Okay, that's good that they have consistent outers. If you lack preconditioning and hit the max inner iteration limits, it could run into a situation where you need more outers.

Do you have actual numbers without --march=native?

mattkab2 commented 4 years ago

@stimpsonsg I only did it for 8 processors and discarded the results, but I can regenerate them fairly easily. I'll include it when I update the ticket.

aarograh commented 4 years ago

@mattkab2 so my concern with using that flag is this: the comparisons to petsc are not fair if petsc was not also compiled using that flag. Since we typically link against petsc as a TPL, I'm guessing that's the case. Did you build your own version of petsc using -march=native? Do you know if they use similar compiler flags to improve optimizations? I'm guessing they don't since clusters frequently can have small variations in hardware.

mattkab2 commented 4 years ago

@aarograh You are right, I suppose this is not a fair comparison then.
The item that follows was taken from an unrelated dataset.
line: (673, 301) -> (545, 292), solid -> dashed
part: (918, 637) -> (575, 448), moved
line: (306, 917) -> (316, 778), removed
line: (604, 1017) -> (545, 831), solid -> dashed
I recall building a separate version of PETSc for the much older tests on Flux (old cluster), but I forgot that step for the new tests on Lighthouse (new cluster).
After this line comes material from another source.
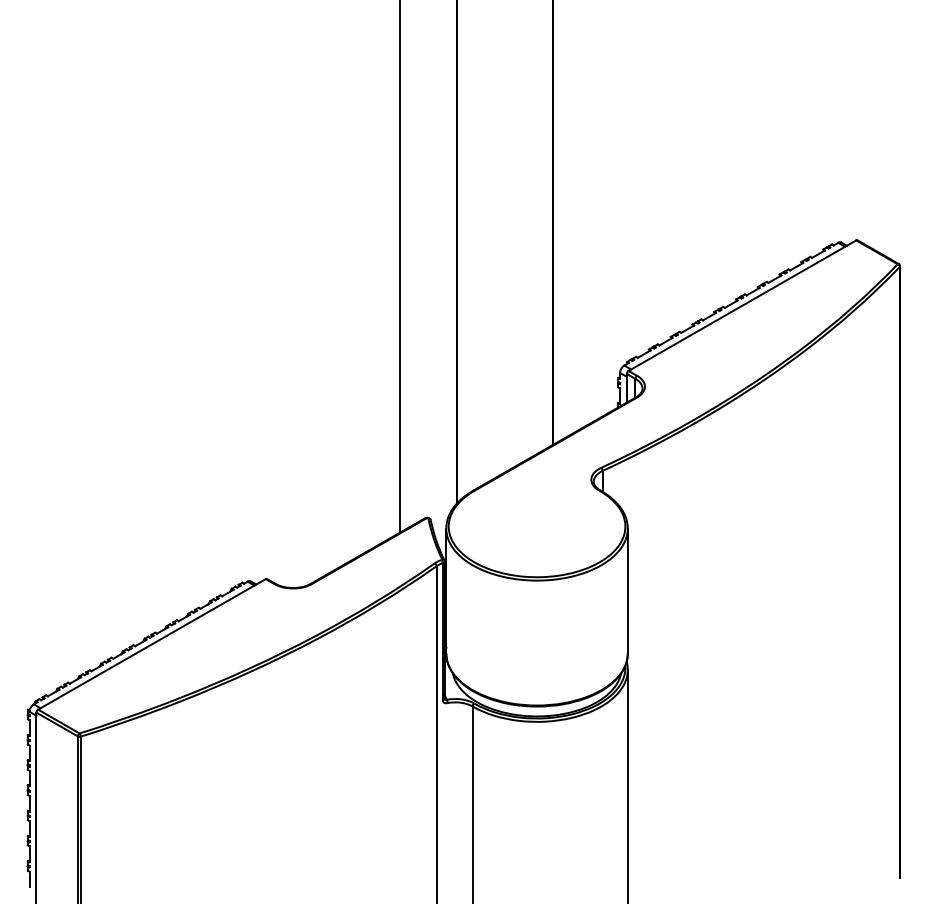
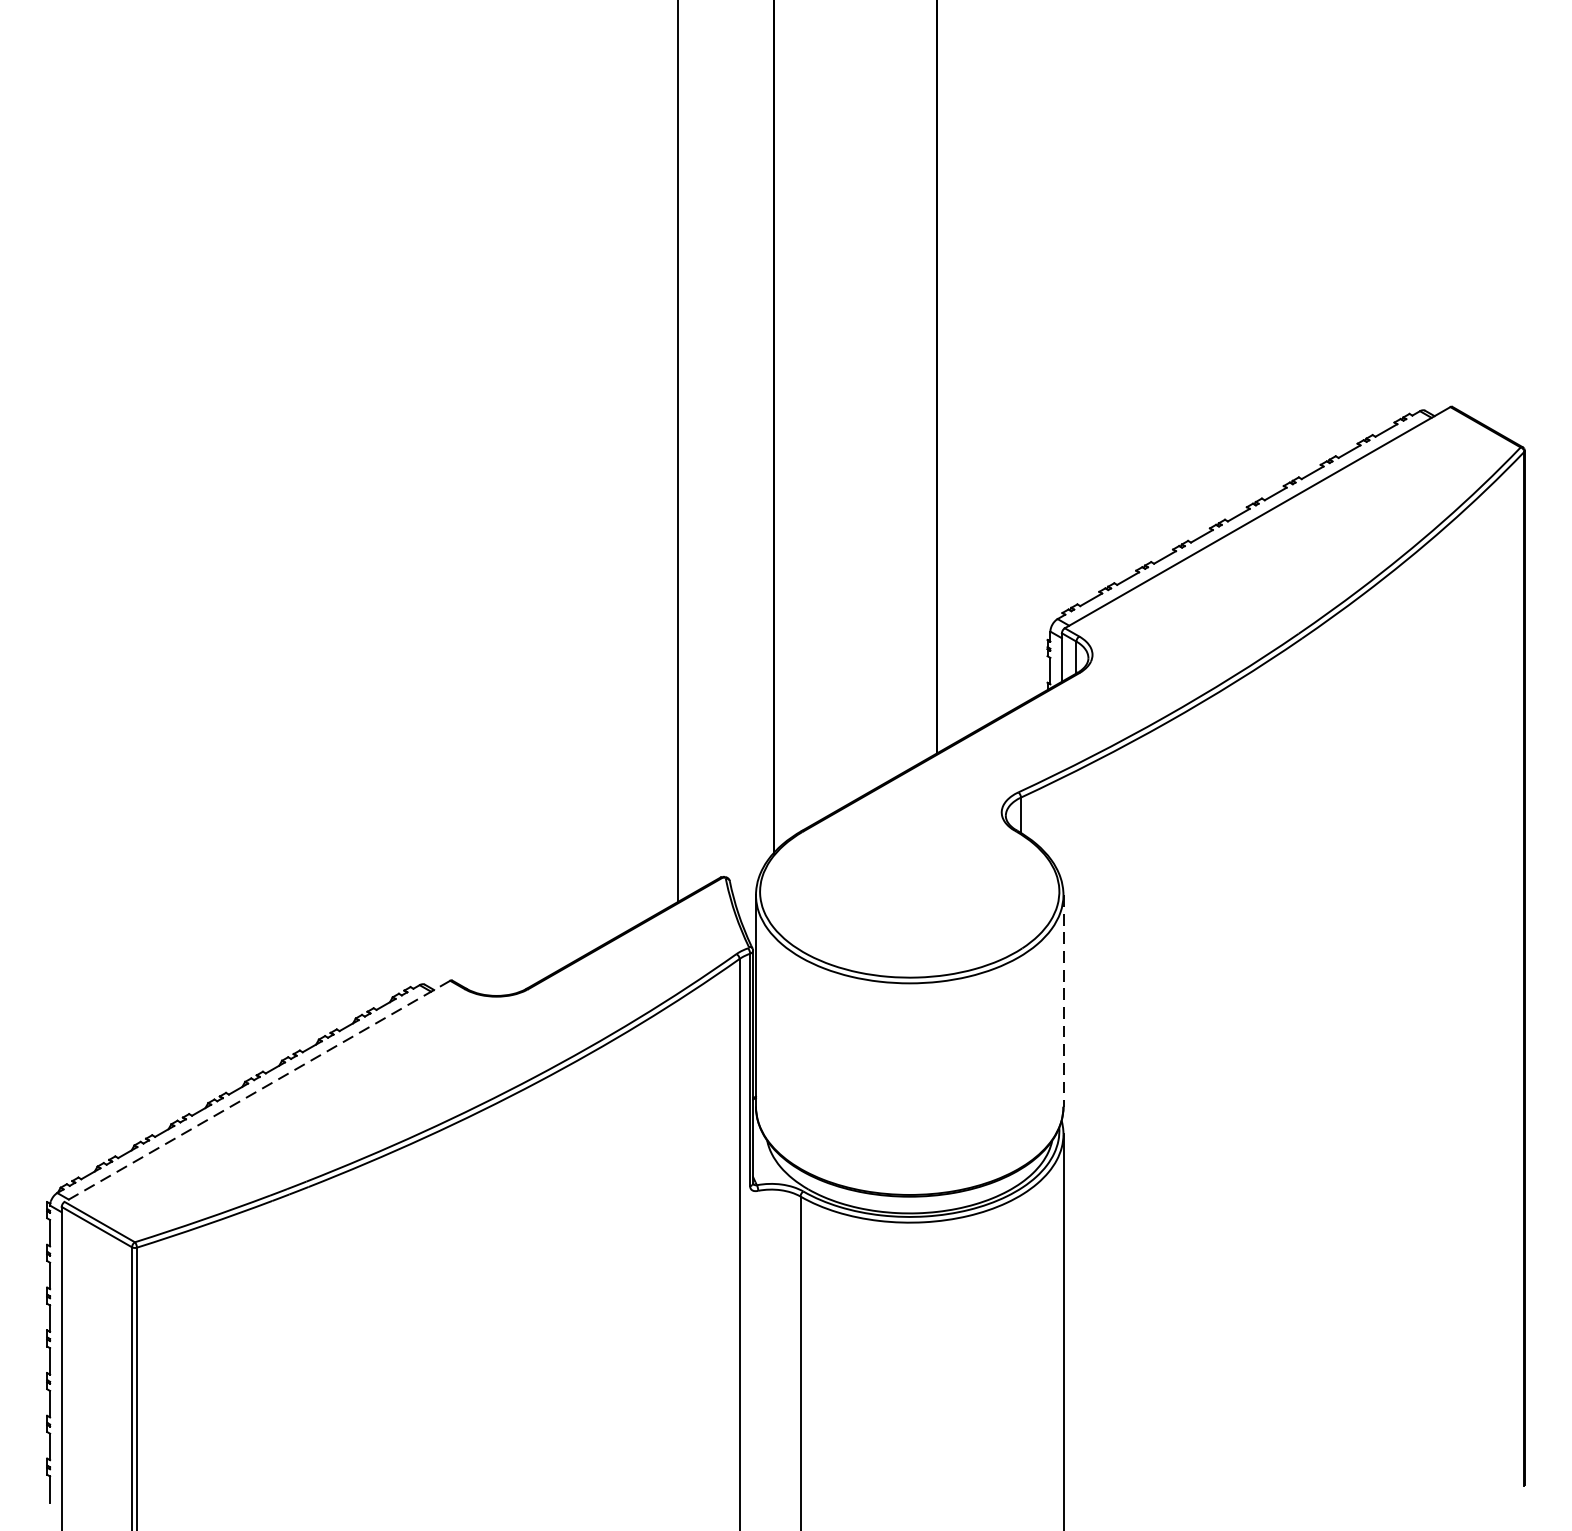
line: (627, 591) -> (1062, 1001), solid -> dashed
line: (151, 644) -> (256, 1091), solid -> dashed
Thanks for pointing that out. I'll have to go build it and see what results we see.

mattkab2 commented 4 years ago

@aarograh I do want to be clear though that there is reason to believe that the native solver will still be faster. It makes extensive use of BLAS/LAPACK, which, like PETSc, would also not have received the march=native flags. I'm building these libraries now, and have results by early tomorrow.

mattkab2 commented 4 years ago

@aarograh @HendersonSC Getting the build process to link to the march=native compilations of PETSC/LAPACK rather than the cluster defaults was trickier than expected, but the overall results are very similar. The speedup is not quite as large, but still ranges from 8-12%. Memory savings are not affected, and are still about 150 MB per core in the 8 processor case.

The reason for the decline in speedup, however, is not due to PETSc getting faster but the native solver becoming slower. I do not know the reason for this but I am looking into it.

mattkab2 commented 4 years ago

Below is a table of the results for the 5a-2D test case on the Lighthouse cluster at Michigan. Speedup is expected to be better for 3D cases, and for architectures Skylake or newer (Lighthouse is Haswell).

speedupFactor

The "unoptimized" here means no machine-specific optimizations (march=native). The top line is the standard MPACT build we have on Lighthouse, which shows an improvement even without these enabled. The two lines that follow are MPACT builds compiled with PETSc and linked to one of two linear algebra packages (OpenBLAS or LAPACK). In these cases, all packages were compiled with machine-specific optimizations. OpenBLAS is a good candidate for pushing results even further.

aarograh commented 4 years ago

@mattkab2 Thanks for posting the results. make sure they find their way to the casl ticket too

@HendersonSC @nfherrin If you guys could resolve anything that has been addressed, please do so. If it still needs to be addressed, comment to let Matt know. I'd like to get this pull request finished up before it gets stale again.

aarograh commented 4 years ago

@mattkab2 I think everything here seems reasonable. Tests are passing in MPACT with your most recent Futility head? If so I'll merge.

mattkab2 commented 4 years ago

@aarograph Yes, all heavies on MPACT which I can run are passing with these changes. Same with unused variables/serial debug.